Sherri Elliot-Yeary, president of Human Capital Solutions, offers these tips on dealing with workplace whiners:
Be aware - it can ruin your reputation if you are seen commiserating with a known 'whiner' in the office. That's not going to make your boss feel good that you're earning paid . You don't want It to bring down your quality of life and your attitude.
It's hard enough to keep morale these days in the workplace , you don't need this on top of it.
WHAT DO DO WITH A WHINER:
1. Actively listen to them - if only briefly
2. Make eye contact so they know you are connecting with them
3. Limit the amount of time you give them to "share", perhaps one to two minutes most
4. Paraphrase back to them what you heard them complain about
5. Offer your feedback with solutions to address what they are whining about.
By limiting the amount of time you spend engaged and drained by "whiners" you will effectively reduce the drain on your time and energy and the person whining will either realize you are not willing to passively listen to them but rather offer positive solutions and they will either stop coming to you or they will use your ideas to help correct when they are upset over.
STEP TWO: PROFESSIONAL COURAGE
If someone persists in whining to you, it would be best for both of you to share with them in a respectful manner that they need to stop whining about so many things and instead use the energy and time to collaborate on a solution. If they don't stop whining to you or others, eventually people stop listening even when they a legitimate concern. The whiner then becomes the little boy who cried wolf too many times and when he really needed support, no one would listen!

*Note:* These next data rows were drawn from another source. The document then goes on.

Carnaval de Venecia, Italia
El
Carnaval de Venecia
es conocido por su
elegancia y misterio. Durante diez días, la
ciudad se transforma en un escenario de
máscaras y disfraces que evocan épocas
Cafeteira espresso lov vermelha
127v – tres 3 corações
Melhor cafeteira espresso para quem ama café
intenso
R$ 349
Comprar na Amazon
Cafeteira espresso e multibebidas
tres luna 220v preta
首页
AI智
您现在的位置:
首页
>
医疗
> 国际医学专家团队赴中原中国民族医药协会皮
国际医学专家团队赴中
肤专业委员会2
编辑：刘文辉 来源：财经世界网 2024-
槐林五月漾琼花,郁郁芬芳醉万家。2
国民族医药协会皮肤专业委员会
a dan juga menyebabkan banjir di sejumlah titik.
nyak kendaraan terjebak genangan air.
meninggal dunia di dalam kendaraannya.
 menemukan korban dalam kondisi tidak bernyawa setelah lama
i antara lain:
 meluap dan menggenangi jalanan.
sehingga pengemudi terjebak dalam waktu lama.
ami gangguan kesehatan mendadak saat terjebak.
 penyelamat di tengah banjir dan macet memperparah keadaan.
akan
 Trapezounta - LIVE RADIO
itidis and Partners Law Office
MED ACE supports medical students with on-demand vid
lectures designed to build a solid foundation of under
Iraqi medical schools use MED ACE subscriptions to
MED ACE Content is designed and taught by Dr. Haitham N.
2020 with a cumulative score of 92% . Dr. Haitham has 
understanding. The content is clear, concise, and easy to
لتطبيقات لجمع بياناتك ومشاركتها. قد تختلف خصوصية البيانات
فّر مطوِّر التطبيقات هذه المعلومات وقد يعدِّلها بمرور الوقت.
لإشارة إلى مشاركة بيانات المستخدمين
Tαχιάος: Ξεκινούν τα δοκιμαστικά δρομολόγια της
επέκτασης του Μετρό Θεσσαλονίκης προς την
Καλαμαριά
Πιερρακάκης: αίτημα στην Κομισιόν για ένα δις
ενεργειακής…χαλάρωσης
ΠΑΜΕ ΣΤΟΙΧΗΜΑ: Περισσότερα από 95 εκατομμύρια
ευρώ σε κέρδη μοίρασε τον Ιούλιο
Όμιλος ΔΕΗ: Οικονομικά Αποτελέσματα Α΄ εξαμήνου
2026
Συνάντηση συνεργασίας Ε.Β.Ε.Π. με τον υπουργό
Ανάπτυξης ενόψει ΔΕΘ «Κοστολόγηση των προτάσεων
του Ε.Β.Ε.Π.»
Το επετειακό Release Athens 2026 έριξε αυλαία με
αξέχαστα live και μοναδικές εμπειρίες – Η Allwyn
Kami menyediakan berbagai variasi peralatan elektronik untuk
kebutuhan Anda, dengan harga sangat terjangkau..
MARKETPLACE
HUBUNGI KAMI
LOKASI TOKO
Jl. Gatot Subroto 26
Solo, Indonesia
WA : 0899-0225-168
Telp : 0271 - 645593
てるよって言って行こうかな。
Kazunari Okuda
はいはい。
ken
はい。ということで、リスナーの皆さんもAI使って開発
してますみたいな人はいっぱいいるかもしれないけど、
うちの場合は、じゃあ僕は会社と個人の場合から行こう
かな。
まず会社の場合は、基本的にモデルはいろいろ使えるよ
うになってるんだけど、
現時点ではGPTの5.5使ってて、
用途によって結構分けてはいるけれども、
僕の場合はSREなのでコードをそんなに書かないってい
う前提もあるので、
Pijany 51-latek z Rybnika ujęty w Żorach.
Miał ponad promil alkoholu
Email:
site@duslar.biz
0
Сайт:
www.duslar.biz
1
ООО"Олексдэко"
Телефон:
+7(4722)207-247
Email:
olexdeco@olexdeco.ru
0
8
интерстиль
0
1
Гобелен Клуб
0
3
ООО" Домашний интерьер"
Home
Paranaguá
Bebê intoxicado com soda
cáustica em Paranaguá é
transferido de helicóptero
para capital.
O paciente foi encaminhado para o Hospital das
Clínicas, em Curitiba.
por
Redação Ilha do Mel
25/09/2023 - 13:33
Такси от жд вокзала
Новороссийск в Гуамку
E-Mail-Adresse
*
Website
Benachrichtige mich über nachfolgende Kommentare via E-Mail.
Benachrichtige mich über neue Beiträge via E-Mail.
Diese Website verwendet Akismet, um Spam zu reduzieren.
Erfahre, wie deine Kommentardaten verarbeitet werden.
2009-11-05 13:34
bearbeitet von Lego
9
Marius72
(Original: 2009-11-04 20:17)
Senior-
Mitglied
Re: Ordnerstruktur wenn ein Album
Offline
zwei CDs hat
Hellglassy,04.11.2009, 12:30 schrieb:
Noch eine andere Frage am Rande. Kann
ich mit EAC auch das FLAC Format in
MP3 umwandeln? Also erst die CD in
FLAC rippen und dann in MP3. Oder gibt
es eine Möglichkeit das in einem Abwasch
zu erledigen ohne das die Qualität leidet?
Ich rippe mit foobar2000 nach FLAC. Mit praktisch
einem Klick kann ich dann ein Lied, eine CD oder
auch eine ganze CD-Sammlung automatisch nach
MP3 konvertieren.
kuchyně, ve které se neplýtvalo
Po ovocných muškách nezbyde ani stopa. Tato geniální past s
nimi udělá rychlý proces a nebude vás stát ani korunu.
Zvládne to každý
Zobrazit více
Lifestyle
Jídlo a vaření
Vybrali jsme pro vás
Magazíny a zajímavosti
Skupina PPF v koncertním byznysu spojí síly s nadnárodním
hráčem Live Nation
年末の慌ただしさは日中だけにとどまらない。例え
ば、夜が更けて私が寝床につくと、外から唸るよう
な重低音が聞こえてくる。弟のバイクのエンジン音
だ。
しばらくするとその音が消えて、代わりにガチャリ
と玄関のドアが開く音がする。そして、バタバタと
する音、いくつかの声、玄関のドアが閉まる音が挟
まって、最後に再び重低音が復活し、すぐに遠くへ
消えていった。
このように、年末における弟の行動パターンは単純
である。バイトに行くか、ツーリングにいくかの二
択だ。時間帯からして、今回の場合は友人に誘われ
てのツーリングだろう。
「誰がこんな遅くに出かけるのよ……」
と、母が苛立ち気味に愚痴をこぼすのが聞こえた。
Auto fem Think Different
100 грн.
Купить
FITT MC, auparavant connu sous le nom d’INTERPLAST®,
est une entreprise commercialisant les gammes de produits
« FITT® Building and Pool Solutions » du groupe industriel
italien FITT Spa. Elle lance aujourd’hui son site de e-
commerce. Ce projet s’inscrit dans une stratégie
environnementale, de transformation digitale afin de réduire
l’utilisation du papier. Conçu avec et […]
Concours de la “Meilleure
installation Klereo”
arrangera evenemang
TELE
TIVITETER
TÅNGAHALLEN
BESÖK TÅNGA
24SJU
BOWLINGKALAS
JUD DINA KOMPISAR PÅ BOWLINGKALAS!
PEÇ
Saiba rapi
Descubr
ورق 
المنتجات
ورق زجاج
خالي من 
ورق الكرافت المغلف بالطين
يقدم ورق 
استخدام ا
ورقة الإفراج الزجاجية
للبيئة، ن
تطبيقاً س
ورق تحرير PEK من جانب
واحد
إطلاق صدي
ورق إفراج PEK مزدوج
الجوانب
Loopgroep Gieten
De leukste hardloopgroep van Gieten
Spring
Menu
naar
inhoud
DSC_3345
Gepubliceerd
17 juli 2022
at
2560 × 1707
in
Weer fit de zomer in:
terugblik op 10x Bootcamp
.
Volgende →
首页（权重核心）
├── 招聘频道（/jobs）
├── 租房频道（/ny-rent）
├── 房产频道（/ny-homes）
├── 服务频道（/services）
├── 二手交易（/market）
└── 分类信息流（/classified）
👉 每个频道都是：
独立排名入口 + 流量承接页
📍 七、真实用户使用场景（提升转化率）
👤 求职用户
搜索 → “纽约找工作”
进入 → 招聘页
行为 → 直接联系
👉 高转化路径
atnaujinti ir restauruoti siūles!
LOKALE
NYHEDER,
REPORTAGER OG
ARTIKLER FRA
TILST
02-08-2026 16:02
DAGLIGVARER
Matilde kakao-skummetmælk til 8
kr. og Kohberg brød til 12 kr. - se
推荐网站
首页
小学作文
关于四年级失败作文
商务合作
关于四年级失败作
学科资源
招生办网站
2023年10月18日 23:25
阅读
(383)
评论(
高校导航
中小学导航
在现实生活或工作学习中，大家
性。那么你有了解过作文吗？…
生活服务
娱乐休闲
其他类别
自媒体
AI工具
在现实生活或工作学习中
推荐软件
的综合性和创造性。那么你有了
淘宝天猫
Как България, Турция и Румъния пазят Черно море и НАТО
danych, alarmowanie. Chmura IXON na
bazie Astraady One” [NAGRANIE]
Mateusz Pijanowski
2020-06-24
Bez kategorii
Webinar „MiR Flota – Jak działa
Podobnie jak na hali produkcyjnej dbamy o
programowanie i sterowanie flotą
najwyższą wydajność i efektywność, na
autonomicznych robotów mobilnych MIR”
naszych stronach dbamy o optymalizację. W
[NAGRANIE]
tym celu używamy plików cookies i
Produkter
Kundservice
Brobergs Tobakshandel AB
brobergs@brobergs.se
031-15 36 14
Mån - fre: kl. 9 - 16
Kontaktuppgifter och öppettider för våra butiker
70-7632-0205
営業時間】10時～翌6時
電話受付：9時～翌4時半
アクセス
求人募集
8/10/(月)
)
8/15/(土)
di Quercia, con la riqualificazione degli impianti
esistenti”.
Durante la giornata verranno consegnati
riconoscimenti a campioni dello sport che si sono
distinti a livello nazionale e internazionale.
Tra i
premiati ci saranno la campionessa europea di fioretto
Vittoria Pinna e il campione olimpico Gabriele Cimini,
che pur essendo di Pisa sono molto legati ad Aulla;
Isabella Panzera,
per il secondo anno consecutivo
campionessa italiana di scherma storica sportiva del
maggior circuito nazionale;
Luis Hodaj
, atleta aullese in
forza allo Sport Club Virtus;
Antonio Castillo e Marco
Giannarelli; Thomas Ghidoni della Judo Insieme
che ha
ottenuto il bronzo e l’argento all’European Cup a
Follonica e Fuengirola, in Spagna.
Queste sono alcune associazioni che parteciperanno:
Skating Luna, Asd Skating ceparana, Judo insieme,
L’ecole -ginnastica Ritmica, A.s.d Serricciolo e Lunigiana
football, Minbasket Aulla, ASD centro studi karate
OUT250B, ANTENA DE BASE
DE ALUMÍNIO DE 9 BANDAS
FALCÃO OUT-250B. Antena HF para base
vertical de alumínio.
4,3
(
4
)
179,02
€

It's better to try this, at least once, versus just walking away.
Last try -- you might even want to talk to a manager about the situation to see if the company can help them move forward (training, education, counselor or coach).
You only have so much personal energy. Even in times of lay-offs you have to curtail negative discussion - because it's not usually going to help, in fact it often spreads or suspends people in a state of fear.
Don't let whiners who don't want to move into action - keep you from the important actions of your job.
HER NEW BOOK "YOU CAN HAVE IT ALL, JUST NOT ALL AT ONCE!"
Whining coworkers can be hazardous to your career - and your mental health: http://on.wsj.com/RM76QL
Exposure to nonstop negativity can disrupt learning, memory, attention and judgment, says Robert Sapolsky, a professor of neurology at Stanford University. While it's often best to walk away, that can be difficult in a team-based workplace.